Whoopie pies!Photo: Zoe Singer
Fashion writers may be buzzing about the spacebots and froth of spring, as this trend feature attests, but the look at the Greenmarket is all earmuffs and fingerless gloves. This season’s curvaceous pears, potatoes, and cabbages continue to turn heads.
What to Look For
Bull’s blood beets are a particularly soulful variety of the root. Braise the red-veined, crimson-black leaves with a little stock to mellow their mineral tang while retaining their slight smokiness. The beets themselves have sweet fucshia flesh with a deep, spicy earthiness. Base a borscht around them, or roast them for warm salads (recipe) ($1.50 per bunch at Paffenroth, available Wednesday and Saturday).
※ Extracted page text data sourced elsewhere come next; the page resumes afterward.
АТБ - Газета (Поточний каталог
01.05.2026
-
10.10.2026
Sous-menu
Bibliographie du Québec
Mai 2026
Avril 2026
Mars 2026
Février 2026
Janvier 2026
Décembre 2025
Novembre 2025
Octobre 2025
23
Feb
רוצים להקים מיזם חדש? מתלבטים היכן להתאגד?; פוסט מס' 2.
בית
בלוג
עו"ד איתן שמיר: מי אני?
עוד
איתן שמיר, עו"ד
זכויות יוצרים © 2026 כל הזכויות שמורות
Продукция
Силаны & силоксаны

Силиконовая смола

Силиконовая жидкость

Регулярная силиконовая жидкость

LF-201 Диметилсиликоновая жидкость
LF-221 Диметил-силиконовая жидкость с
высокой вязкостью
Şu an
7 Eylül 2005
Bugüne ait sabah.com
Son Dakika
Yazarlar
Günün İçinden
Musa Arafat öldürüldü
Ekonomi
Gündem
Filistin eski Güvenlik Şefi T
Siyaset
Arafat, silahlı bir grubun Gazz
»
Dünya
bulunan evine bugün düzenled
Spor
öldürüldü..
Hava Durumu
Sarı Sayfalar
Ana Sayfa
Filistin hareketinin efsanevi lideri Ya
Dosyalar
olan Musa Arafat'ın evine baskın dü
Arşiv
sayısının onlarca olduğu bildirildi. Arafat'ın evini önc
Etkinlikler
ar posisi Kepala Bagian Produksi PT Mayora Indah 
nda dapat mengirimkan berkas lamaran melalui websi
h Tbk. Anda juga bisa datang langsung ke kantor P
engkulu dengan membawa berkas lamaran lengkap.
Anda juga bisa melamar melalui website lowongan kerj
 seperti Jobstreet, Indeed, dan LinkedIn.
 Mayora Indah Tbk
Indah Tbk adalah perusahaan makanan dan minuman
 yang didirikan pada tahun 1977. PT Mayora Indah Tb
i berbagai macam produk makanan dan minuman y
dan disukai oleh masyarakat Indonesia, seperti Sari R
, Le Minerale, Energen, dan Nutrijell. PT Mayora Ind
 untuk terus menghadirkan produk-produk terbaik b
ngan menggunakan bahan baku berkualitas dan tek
Thick, multilayered leek stalks are mild and sweet right now, with a delicate onion flavor. Trim away their tough tops and outer leaves and cook them in moist heat to render them toothsome and tender (recipe) ($1 each at Stokes Farm, available Wednesday, Friday, and Saturday).
At most markets, radicchio is an overpriced red orb sold for its color, but at the Greenmarket, it exists in several varieties as a rather sumptuous vegetable, all currently at their peak. The elongated, green-veined leaves of mahogany Treviso radicchio have a sweet, romainelike stalk. The bitter leaves take on a complex, nutty flavor when frizzled in hot oil. Try these handsome heads sautéed with garlic then stirred into squash risotto ($6 per pound at Northshire Farms, available Saturday).
Ted Blew’s excellent baked goods are back. His Pennsylvania Dutch heritage inspires delights like raisin-dotted pumpkin whoopie pies. The chewy, well-spiced cookies sandwich a layer of sugary vegetable shortening “cream” ($2 per pie at Oak Grove, available Wednesday, Friday, and Saturday).
“Wild” Italian arugula has thick, little oaklike green leaves and a distinctive savory flavor. Peppery and assertive, it’s refreshing in both warm and cold salads (recipe) ($2 per bunch at Paffenroth, available Wednesday and Saturday).
Blink and You’ll Miss It
Mispoona, a tatsoi-mizuna cross, is likely to disappear for the year in the next week or two. The emerald leaves have the succulence of Asian greens, while the crisp white stems have a pungency reminiscent of broccoli rabe. Stir-fry for a crunchy side dish, or cook slowly until the stems are meltingly soft ($2 per bunch at Keith’s Farm, available Wednesday and Saturday).